As published by Fox6 Milwaukee

FOX6’s Jason Calvi got a once-in-a-lifetime opportunity to fly with the Navy’s Blue Angels on Wednesday, July 20 – ahead of the Milwaukee Air & Water Show coming up this weekend.

Calvi flew with Lt. Griffin Stangel – call sign Pushpop – who grew up in Madison.

“It’s absolutely incredible being back in this state,” Lt. Stangel said. “I’m really excited to see everybody. It’s been a couple of years since we’ve been able to get together.”

The pilot showed different Blue Angels’ maneuvers bringing them into what many would see as the danger zone: going vertical straight up into the air like a rocket ship, as well as rolls, loops, and flying upside down. Straps on the ankles, thighs, waist and shoulders keep the crew in their place during these moves.

Calvi also experienced pulling 7.4 Gs. Acceleration and gravity put pressure on the body, and it feels like nearly 1,300 pounds. It can also cause people to black out. Calvi did not, but he admits for a second he started to lose his vision.

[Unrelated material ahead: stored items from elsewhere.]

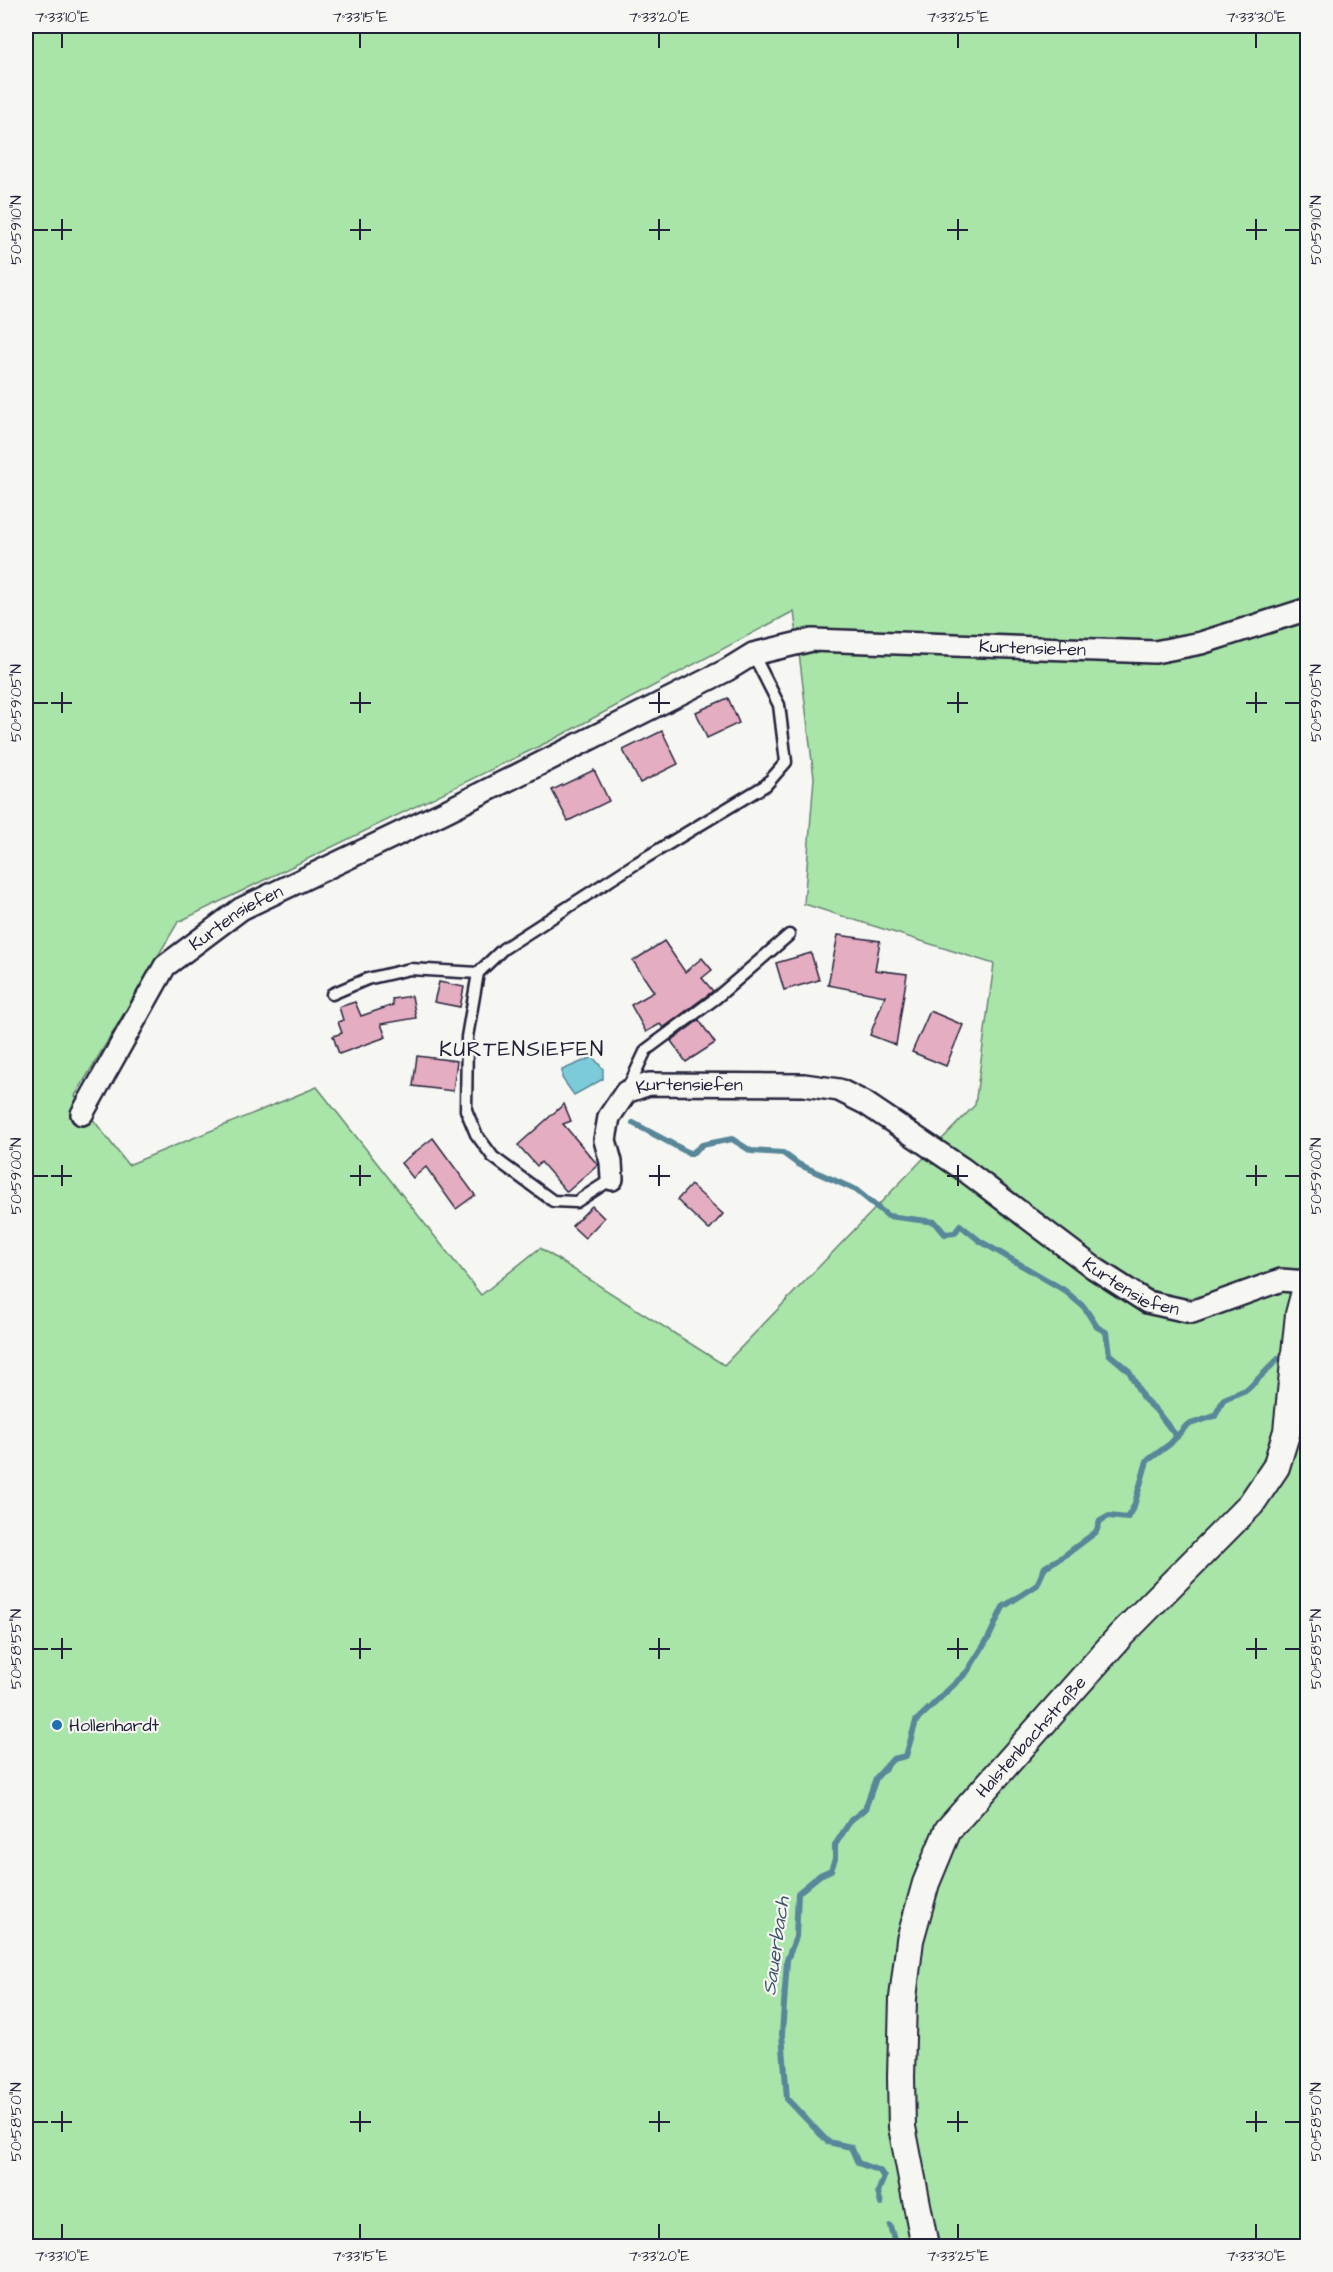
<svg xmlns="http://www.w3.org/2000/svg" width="1333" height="2272" viewBox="0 0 1333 2272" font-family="'Architects Daughter',sans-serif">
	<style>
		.green { fill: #a9e4a9; stroke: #668372; stroke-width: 1.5; fill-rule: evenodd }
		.water { fill: #7ccbd8; stroke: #588799; stroke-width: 1.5 }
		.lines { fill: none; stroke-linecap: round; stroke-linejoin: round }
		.stream { stroke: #588799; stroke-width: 6 }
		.building { fill: #e5adc1; stroke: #22223b; stroke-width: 1.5 }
		.service-casing { stroke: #22223b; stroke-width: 15 }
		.minor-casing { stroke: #22223b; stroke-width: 26 }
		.tertiary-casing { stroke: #22223b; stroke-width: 30 }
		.service { stroke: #f6f6f2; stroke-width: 10 }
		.minor { stroke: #f6f6f2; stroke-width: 21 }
		.tertiary { stroke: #f6f6f2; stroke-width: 26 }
		.ticks { fill: none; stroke: #22223b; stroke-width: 2 }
		.poi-dot { fill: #1f6fb2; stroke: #f6f6f2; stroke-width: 2 }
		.labels { text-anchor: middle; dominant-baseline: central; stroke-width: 4.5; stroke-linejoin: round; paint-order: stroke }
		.street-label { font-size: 18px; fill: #22223b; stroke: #f6f6f2 }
		.poi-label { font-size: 18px; fill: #22223b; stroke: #f6f6f2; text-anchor: start }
		.water-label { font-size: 20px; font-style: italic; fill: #3d556a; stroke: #f6f6f2 }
		.quarter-label { font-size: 21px; letter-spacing: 1.5px; fill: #22223b; stroke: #f6f6f2 }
		.neatline { fill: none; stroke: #22223b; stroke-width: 2 }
		.ticks-label { font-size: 15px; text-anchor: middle; fill: #22223b }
	</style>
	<rect width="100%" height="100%" fill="#f6f6f2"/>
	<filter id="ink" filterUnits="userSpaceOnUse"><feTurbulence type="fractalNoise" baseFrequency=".0167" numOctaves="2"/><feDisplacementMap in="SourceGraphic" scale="12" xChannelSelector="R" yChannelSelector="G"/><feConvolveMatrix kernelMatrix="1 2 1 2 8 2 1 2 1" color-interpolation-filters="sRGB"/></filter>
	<g filter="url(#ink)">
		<path class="green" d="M 26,26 L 1307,26 L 1307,2246 L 26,2246 ZM 794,611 L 814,778 L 804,904 L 994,964 L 975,1105 L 724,1365 L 540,1248 L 481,1295 L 317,1087 L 128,1165 L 75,1096 L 178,922 L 554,739 Z"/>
		<polygon class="water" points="593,1057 603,1069 603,1079 574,1095 562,1078 562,1070"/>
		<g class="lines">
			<g class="stream">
				<polyline points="633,1123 691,1154 702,1145 732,1139 751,1151 783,1153 798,1164 856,1190 888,1216 935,1222 945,1234 955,1233 960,1225 980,1241 1064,1290 1084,1307 1097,1327 1106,1332 1109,1354 1129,1371 1143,1398 1155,1409 1177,1437"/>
				<polyline points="881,2204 878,2192 884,2177 880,2171 858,2163 851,2147 828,2142 787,2099 782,2034 787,1960 796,1937 798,1893 820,1875 831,1870 835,1859 835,1845 851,1820 865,1809 876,1778 893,1759 906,1756 916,1721 967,1672 989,1637 1003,1607 1037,1585 1045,1567 1064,1556 1096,1532 1100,1521 1109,1516 1127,1518 1134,1506 1147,1461 1170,1444 1187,1425 1215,1416 1224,1399 1248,1389 1278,1359"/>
				<polyline points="890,2226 896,2246"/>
			</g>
		</g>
		<g class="building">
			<polygon points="728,698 739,723 707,738 696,712"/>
			<polygon points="662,731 678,764 640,783 623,750"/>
			<polygon points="594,770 609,801 568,821 552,790"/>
			<polygon points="838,935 880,941 875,970 907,974 896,1045 870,1035 885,996 828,985"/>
			<polygon points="664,941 685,972 702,958 712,970 702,978 713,991 663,1028 660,1024 646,1032 631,1005 654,992 633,961"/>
			<polygon points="811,953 819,980 784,990 776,963"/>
			<polygon points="439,982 464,987 460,1007 434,1002"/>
			<polygon points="412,996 416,1018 381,1024 386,1037 339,1054 333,1036 342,1033 338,1022 343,1020 339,1007 355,1002 361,1016 393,1005 392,999"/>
			<polygon points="930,1011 963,1025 946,1066 912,1052"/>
			<polygon points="699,1020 715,1043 686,1062 671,1041"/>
			<polygon points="417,1056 457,1061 453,1091 413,1086"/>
			<polygon points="564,1104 571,1121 563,1124 598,1165 567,1192 541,1162 537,1166 518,1145"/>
			<polygon points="433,1138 475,1195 456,1209 426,1167 413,1178 401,1163"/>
			<polygon points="691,1185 723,1214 709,1230 677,1200"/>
			<polygon points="592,1206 604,1218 585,1238 572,1226"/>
		</g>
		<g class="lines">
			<g class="service-casing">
				<g id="service">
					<polyline points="332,994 367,979 410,969 478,973"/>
					<polyline points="627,1090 646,1050 716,998 789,935"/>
					<polyline points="612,1179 576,1202 553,1201 493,1157 476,1134 466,1110 467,1037 478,973 503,949 635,864 766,785 786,762 779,705 753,654"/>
				</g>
			</g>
			<g class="minor-casing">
				<g id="minor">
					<path id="s1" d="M 82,1114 L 165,966 L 241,909 L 444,812 L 727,670 L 753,654 L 812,640 L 1155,652 L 1201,643 L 1308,609"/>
					<path id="s2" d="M 612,1179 L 611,1162 L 605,1140 L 609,1117 L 626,1092 L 649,1084 L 804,1085 L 839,1090 L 865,1103 L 963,1169 L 1094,1268 L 1147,1302 L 1192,1312 L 1281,1280 L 1306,1282"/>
				</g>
			</g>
			<g class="tertiary-casing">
				<g id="tertiary">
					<path id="s3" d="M 925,2246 L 902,2127 L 901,2077 L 903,1998 L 910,1940 L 926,1883 L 948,1830 L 1121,1635 L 1251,1504 L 1276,1467 L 1287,1431 L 1299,1314 L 1308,1280"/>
				</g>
			</g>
			<use href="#service" class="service"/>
			<use href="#minor" class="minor"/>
			<use href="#tertiary" class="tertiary"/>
		</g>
	</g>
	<path class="ticks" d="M 62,33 L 62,48M 360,33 L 360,48M 659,33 L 659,48M 958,33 L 958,48M 1256,33 L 1256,48M 62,219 L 62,240M 360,219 L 360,240M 659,219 L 659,240M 958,219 L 958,240M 1256,219 L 1256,240M 33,230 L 48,230M 51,230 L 72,230M 350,230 L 371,230M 649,230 L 670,230M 947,230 L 968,230M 1246,230 L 1267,230M 1285,230 L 1300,230M 62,692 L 62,713M 360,692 L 360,713M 659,692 L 659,713M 958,692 L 958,713M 1256,692 L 1256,713M 33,703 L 48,703M 51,703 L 72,703M 350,703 L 371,703M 649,703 L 670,703M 947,703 L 968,703M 1246,703 L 1267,703M 1285,703 L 1300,703M 62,1165 L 62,1186M 360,1165 L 360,1186M 659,1165 L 659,1186M 958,1165 L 958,1186M 1256,1165 L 1256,1186M 33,1176 L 48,1176M 51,1176 L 72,1176M 350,1176 L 371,1176M 649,1176 L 670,1176M 947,1176 L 968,1176M 1246,1176 L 1267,1176M 1285,1176 L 1300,1176M 62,1638 L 62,1659M 360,1638 L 360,1659M 659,1638 L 659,1659M 958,1638 L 958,1659M 1256,1638 L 1256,1659M 33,1649 L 48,1649M 51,1649 L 72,1649M 350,1649 L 371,1649M 649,1649 L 670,1649M 947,1649 L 968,1649M 1246,1649 L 1267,1649M 1285,1649 L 1300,1649M 62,2111 L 62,2132M 360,2111 L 360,2132M 659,2111 L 659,2132M 958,2111 L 958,2132M 1256,2111 L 1256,2132M 33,2122 L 48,2122M 51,2122 L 72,2122M 350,2122 L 371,2122M 649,2122 L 670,2122M 947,2122 L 968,2122M 1246,2122 L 1267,2122M 1285,2122 L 1300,2122M 62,2224 L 62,2239M 360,2224 L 360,2239M 659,2224 L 659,2239M 958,2224 L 958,2239M 1256,2224 L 1256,2239"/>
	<circle class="poi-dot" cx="57" cy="1725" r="6"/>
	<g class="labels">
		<g class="street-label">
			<text stroke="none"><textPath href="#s1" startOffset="1118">Kurtensiefen</textPath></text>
			<text stroke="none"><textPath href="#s1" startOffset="256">Kurtensiefen</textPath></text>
			<text stroke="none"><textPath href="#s2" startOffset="158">Kurtensiefen</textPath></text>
			<text stroke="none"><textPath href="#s2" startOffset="662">Kurtensiefen</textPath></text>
			<text stroke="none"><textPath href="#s3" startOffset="550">Halstenbachstraße</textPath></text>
		</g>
		<g class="poi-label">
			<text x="69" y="1725">Hollenhardt</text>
		</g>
		<g class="water-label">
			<text transform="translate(776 1946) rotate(-82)">Sauerbach</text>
		</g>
		<g class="quarter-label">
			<text x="522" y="1049">KURTENSIEFEN</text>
		</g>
	</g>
	<rect width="1333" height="2272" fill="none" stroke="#f6f6f2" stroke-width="66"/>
	<rect x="33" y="33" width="1267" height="2206" class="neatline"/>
	<g class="ticks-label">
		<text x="62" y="22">7°33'10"E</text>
		<text x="360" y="22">7°33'15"E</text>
		<text x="659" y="22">7°33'20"E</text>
		<text x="958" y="22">7°33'25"E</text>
		<text x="1256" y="22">7°33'30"E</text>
		<text transform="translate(16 230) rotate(-90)" y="5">50°59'10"N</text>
		<text transform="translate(1316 230) rotate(-90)" y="5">50°59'10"N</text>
		<text transform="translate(16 703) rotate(-90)" y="5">50°59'05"N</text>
		<text transform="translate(1316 703) rotate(-90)" y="5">50°59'05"N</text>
		<text transform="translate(16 1176) rotate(-90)" y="5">50°59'00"N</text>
		<text transform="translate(1316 1176) rotate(-90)" y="5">50°59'00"N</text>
		<text transform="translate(16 1649) rotate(-90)" y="5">50°58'55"N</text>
		<text transform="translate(1316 1649) rotate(-90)" y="5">50°58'55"N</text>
		<text transform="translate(16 2122) rotate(-90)" y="5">50°58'50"N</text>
		<text transform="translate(1316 2122) rotate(-90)" y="5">50°58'50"N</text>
		<text x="62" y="2261">7°33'10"E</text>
		<text x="360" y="2261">7°33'15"E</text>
		<text x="659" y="2261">7°33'20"E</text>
		<text x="958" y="2261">7°33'25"E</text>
		<text x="1256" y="2261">7°33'30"E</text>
	</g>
</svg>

In a pre-flight briefing, Navy Blue Angels Crew Chief Jordan Walls taught Calvi how to do the Anti-G Straining Maneuver. It involves tightening the entire body from the feet, calves, thighs, gluteus, abdomen, neck to head while breathing in, holding the breath, and then pushing the air out.

You may have seen this maneuver in “Top Gun: Maverick.” It’s a technique taught to fighter pilots when faced with G-forces. It keeps blood flowing to the brain.

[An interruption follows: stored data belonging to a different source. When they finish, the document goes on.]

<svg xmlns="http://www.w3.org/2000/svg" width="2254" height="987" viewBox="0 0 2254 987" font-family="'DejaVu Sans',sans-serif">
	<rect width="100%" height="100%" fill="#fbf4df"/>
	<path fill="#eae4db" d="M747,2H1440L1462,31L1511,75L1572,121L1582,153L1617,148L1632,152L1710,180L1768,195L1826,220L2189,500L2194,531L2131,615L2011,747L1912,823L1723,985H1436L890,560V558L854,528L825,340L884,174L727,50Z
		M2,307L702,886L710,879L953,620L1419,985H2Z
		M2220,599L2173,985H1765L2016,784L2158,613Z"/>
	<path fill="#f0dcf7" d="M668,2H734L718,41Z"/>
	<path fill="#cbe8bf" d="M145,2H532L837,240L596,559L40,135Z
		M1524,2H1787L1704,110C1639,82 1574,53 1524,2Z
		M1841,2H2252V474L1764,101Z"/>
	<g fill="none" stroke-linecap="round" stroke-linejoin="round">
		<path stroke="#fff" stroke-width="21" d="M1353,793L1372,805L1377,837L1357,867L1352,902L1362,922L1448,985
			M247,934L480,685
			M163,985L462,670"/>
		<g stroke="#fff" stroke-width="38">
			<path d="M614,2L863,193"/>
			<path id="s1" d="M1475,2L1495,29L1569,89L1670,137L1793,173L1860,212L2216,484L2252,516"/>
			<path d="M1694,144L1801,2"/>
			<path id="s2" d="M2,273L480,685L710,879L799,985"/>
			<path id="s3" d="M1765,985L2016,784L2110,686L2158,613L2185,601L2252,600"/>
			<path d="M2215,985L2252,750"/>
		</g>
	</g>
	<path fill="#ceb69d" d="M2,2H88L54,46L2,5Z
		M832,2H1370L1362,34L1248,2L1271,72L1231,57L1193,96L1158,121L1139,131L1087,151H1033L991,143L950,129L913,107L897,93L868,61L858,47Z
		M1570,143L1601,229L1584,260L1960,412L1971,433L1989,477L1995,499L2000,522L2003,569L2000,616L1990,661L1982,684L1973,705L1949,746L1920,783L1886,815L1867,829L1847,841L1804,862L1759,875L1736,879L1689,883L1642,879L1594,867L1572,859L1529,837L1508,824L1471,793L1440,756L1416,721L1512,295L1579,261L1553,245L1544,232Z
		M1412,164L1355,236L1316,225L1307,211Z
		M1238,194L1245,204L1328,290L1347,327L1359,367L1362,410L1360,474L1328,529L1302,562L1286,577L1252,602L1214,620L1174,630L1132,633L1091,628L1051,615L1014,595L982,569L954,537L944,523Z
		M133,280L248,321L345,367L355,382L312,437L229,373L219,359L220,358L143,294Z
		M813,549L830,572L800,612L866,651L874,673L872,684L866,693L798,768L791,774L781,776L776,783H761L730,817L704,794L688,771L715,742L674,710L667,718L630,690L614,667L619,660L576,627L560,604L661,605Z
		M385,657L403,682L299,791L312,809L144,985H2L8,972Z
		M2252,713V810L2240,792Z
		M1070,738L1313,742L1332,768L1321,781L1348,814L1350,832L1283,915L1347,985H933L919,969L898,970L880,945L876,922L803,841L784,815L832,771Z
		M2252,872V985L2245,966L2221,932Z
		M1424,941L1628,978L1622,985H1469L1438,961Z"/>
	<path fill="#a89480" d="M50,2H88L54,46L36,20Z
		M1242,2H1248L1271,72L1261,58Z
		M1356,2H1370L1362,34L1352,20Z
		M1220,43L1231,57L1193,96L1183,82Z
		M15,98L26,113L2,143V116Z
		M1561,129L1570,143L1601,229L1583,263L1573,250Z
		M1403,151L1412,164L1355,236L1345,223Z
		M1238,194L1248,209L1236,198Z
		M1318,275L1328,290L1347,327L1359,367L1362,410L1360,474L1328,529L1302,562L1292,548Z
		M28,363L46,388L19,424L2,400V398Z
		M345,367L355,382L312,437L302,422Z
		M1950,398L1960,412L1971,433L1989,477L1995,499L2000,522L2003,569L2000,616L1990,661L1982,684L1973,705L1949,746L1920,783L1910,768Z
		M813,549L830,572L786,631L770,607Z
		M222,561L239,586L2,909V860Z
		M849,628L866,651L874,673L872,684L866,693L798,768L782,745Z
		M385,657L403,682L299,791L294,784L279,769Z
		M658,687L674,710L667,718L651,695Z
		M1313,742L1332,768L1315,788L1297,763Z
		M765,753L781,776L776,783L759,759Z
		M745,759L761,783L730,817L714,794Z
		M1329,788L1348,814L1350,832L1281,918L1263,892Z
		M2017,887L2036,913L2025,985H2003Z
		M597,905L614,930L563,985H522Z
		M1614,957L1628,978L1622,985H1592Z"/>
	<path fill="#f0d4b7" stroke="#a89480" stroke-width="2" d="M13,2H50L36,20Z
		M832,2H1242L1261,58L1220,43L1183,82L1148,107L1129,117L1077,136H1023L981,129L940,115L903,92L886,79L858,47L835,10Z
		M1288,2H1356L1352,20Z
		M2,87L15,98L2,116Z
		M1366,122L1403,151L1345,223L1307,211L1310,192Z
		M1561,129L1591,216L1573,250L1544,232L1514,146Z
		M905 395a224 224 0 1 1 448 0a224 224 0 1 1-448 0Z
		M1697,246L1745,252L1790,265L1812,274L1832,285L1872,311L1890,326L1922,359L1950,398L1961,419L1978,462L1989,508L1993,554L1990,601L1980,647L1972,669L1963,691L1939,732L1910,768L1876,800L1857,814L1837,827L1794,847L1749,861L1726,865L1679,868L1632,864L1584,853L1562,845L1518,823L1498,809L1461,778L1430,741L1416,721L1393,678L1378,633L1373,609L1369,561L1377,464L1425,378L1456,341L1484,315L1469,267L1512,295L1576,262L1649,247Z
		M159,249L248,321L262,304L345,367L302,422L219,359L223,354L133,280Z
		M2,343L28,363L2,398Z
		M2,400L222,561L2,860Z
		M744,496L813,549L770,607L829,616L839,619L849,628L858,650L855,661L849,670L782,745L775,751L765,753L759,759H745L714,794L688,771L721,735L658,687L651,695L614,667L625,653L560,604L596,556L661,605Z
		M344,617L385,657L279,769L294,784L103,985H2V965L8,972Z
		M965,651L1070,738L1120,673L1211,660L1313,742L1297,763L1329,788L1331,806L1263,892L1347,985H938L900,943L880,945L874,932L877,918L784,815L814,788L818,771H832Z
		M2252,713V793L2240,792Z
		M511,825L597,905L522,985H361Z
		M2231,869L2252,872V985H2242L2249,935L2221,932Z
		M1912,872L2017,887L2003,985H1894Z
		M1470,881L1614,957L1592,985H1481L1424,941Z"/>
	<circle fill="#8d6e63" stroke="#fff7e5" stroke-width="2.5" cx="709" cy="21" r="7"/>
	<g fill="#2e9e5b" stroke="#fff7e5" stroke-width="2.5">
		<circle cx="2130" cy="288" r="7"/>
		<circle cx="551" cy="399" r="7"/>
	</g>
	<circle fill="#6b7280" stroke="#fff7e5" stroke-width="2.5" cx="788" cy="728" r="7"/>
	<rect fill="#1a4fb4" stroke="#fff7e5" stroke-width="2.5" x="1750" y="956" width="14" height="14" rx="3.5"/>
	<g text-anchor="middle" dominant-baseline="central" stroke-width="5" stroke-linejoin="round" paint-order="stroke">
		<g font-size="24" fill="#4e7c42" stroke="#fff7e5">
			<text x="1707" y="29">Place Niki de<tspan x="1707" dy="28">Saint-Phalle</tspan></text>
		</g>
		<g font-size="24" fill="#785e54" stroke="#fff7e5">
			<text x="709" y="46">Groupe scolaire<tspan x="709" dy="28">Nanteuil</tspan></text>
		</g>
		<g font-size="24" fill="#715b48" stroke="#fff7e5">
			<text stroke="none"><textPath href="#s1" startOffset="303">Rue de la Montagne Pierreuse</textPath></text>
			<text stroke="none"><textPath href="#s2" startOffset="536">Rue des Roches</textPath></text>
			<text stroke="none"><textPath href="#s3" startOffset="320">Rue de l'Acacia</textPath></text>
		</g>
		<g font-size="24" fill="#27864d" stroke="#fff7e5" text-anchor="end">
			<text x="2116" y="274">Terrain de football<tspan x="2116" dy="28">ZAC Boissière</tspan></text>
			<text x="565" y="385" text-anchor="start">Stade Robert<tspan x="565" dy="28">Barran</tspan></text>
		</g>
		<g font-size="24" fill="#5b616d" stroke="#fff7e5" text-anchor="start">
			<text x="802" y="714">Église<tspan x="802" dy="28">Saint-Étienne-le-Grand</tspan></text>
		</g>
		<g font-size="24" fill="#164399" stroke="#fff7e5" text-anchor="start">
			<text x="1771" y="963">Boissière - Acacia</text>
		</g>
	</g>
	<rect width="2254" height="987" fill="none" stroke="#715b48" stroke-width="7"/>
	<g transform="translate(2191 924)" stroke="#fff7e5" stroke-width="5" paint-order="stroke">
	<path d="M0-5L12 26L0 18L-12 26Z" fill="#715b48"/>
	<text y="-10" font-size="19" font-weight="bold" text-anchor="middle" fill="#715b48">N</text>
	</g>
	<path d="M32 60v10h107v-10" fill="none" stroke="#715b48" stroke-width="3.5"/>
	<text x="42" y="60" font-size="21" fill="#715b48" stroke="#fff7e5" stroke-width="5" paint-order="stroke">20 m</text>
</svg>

Walls also taught how to eject from the F/A-18 and land with a parachute, just to be safe, although he was confident that wouldn’t be needed.

The Blue Angels gave another ride to a Milwaukee educator, honoring her as a “Key Influencer.” It’s an honor the Blues give to a person who helps “shape attitudes and opinions of youth in their communities. People turn to Key Influencers for advice and information because they have credibility.”

“Flying these deserving candidates, in cooperation with media presence, will promote the Navy and Marine Corps as professional and exciting organizations with which to serve.”

For this visit to Wisconsin, the Blue Angels gave that honor to Kristin Adler of Cristo Rey Jesuit High School Milwaukee.

“It was a little intense, but our training was good,” she said after her flight.

She helps the students with their work-study program and the companies that bring the students in. Each student works five school days a month for a company in the Milwaukee area.

“If you work really hard, and you give back and want to make a difference, that you can do cool stuff like this,” Adler said referencing the Blue Angels.

Things that Stangel’s family will soon see during his Wisconsin homecoming.

He’s served in the Navy for ten years and is now based in Florida. He’s on the road about 300 days a year as a member of the prestigious Blue Angels, where he looks to inspire others to consider the military—and remember those serving.

“We’re just out here to showcase the pride and professionalism of the United States Navy and Marine Corps,” Stangel said. “What you see in the show is what the pilots are doing out there on the other side of the world, just a little different capacity. There’s carriers on the other side of the world right now, and I don’t want to forget those sailors and marines.”

Now, he’s bringing that message home.

The Milwaukee Air & Water Show takes place July 23-24. Attendees will see the Blues flying within 18 inches of each other.

Also flying this weekend are some flyers from the U.S. Air Force, and Wisconsin Air National Guard. Among the highlights – the all-new Blue Angels C-130 Hercules “Fat Albert” Demo Team hits Milwaukee for the first time.

For now, look up in the sky, listen, and you may hear and see the Blue Angels practicing in Milwaukee.

If you’re wondering of all the media in Milwaukee, why the one journalist they picked to ride along with the Blue Angels during this visit is FOX6’s political reporter, Jason Calvi, that’s a good question.

His brother is an F-35 air show pilot in the U.S. Navy. He put a good word for his brother with the Milwaukee Air and Water Show coordinator.